Over the last few years, there has been a growing interest on analysing the intersections between immigration control and penal institutions, including prisons. Recent scholarship has highlighted that, for many foreign nationals, western European prisons are working as precursors of deportation. However, this research has been mainly focused on northern countries, such as England & Wales, Norway, or the Netherlands, which are far from the southern border of Europe. The purpose of this research is to provide a wider and deeper understanding of how the border materialises inside western European prisons by including Spain, a southern European country, in the picture.

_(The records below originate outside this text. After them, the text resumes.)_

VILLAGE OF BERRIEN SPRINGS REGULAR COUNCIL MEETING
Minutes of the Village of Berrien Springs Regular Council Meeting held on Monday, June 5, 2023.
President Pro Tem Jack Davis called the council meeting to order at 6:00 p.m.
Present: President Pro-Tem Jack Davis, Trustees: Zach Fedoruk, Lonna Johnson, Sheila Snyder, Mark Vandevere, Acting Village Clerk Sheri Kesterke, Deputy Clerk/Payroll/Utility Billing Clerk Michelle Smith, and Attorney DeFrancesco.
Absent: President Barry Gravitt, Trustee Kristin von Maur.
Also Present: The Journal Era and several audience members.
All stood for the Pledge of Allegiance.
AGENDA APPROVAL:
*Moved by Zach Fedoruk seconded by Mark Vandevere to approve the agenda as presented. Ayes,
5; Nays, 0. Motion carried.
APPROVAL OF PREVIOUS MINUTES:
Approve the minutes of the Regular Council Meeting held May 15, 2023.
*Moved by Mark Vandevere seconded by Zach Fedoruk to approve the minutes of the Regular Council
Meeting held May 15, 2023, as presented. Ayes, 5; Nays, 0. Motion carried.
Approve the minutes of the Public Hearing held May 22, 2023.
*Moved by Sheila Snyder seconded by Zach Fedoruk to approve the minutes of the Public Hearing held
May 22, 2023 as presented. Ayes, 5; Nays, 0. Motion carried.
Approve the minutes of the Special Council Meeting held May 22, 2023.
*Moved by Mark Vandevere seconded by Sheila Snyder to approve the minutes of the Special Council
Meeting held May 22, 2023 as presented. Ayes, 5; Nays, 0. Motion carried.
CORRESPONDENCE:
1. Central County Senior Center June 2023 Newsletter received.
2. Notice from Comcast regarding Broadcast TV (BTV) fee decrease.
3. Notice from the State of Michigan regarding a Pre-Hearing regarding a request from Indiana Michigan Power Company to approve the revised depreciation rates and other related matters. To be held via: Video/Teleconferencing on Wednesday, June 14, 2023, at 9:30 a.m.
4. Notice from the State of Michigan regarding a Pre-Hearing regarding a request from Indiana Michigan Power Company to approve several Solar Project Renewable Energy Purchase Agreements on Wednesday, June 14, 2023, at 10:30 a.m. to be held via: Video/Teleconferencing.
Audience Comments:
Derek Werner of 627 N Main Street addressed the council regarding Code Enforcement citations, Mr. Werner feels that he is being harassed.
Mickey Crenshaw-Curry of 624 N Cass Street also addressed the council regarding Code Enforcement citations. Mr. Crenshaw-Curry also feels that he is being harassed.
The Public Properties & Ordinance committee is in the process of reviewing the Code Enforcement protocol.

In Spain, recent prison orders issued in 2019 have assigned prison Treatment Boards the task of sorting which foreign prisoners are “settled” migrants and will have real chances of reintegration into Spanish society – and, thus, will receive the same treatment as Spanish inmates – and which foreigners are just alien nationals for whom penal expulsion, penitentiary repatriation or administrative post-sentence deportation will be the only options available.
Taking this starting point, this paper studies Spanish prison policies and statistics related to the expulsion of imprisoned migrants and analyses the role of the prison in the control of immigration in Spain. Building on this analysis, we discuss to what extent such policies and practices respond to a common trend of western "Europeanization of crimmigration in the prison", as suggested by Pakes and Holt, or, on the contrary, differences between northern and southern European countries need to be acknowledged.